In a modern twist on throwing tomatoes at a performer onstage, Vice employees showed up to a town hall and voiced their disapproval of executives with a steady stream of dislike emojis. The digital media workers were, of course, responding to a mass layoff, if not the demise of their trailblazing news site altogether.

A week ago, the media company announced it was set to lay off hundreds of employees as it was shutting down the website and also making moves to sell Refinery 29. Coming a year after filing for bankruptcy, Vice CEO Bruce Dixon reportedly said in a memo that this was “the best past forward” as “we position the company for long-term creative and financial success.” 

In a video of said town hall, COO Cory Haik spoke of a “very, very, very difficult time in the macro landscape,” while a river of dislike emojis flowed alongside her talking head. Dixon suddenly ended the meeting while saying that “it’s impossible to ignore the emojis, from my side.” As he added that Vice would “organize this in a way where we can actually give the information to people who want to receive it in the way it’s meant,” Dixon’s words were met with another emoji eruption.
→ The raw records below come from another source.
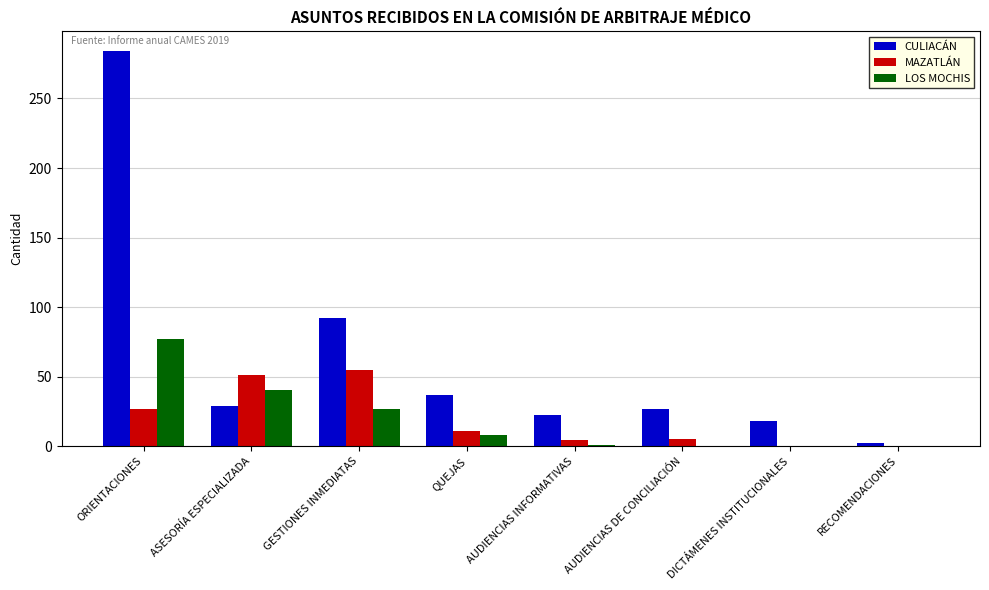

How many data points does each series have?

8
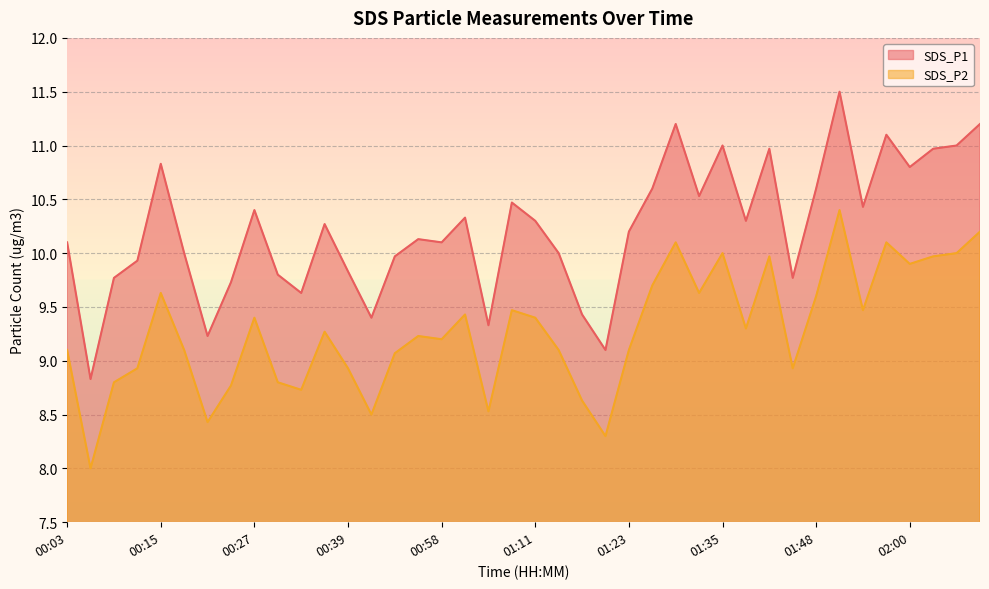

Where does the SDS_P2 series first go above 9?

00:03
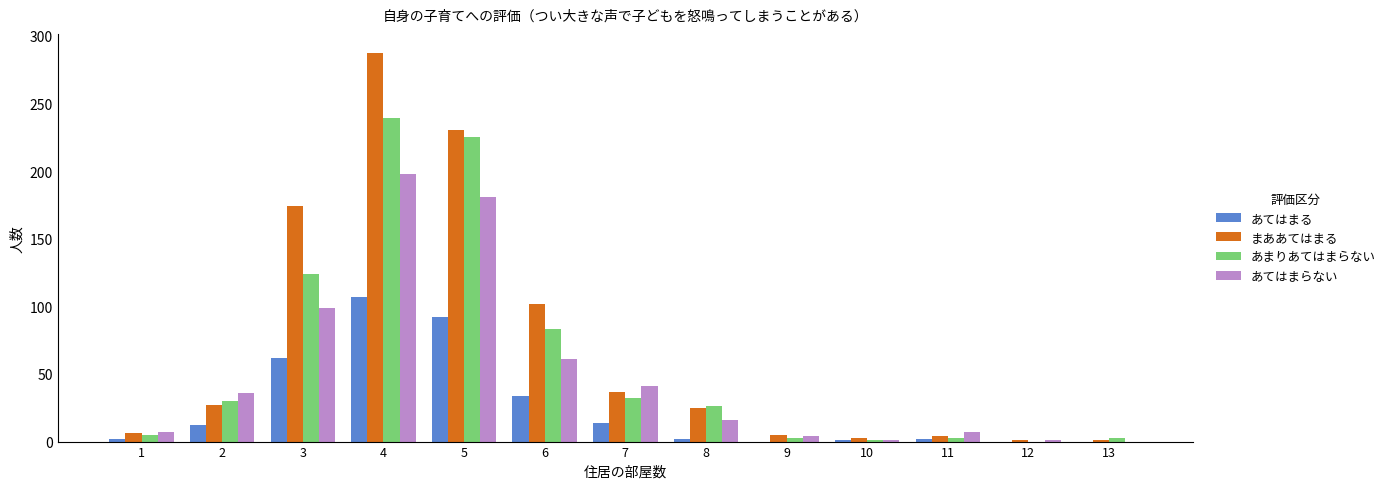

What is the sum of all あてはまらない values?

652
After the pandemic first hit and employees began to work remotely with more frequency, virtual town halls and layoffs became more commonplace. Leaked videos of strained town halls post layoffs announcements have popped up in the last couple of years, revealing discontent everywhere from the Washington Post to Google

In between the town hall and the announcement of layoffs last week, Vice employees had simply been waiting in limbo to hear their fate. One such former worker, Evy Kwong, posted to TikTok about her agonizing two days wait to get her email only to find her name misspelled in said message. “Absolutely an apt way to just flame out of this company after the train wreck of how they did this whole thing,” she said. Speaking of the town hall in a separate video, Kwong adds that the disliking made for “basically a constant ‘boo’ track got them in such a fit.” 

Vice’s downfall comes in the shadow of a larger wave crashing down on digital media. As  issues of poor management, waning investment from advertisers, and the prioritization of SEO profitability over the proliferation of actual news all collided, outlets paid the price in what made for a volatile year and an especially cold winter. Alongside Vice, Buzzfeed News shut down, the Messenger collapsed, and Business Insider announced layoffs. This past January alone more than 800 media jobs were cut, according to  Challenger, Gray & Christmas data sent to Fast Company

And Kwong is just one of many young adults turning the camera back on companies during layoff time. As CEOs remotely perform cuts, employees are posting about the carnage and pushing past taboo to expose the emotional cost of these moves. “It must be very easy for you to just have these little 10-minute, 15-minute meetings, tell someone that they’re fired, completely wreck their whole life and that’s it, with no explanation,” Brittany Pietsch said in a viral video after she posted the conversation where she was laid off. “That’s extremely traumatizing for people.”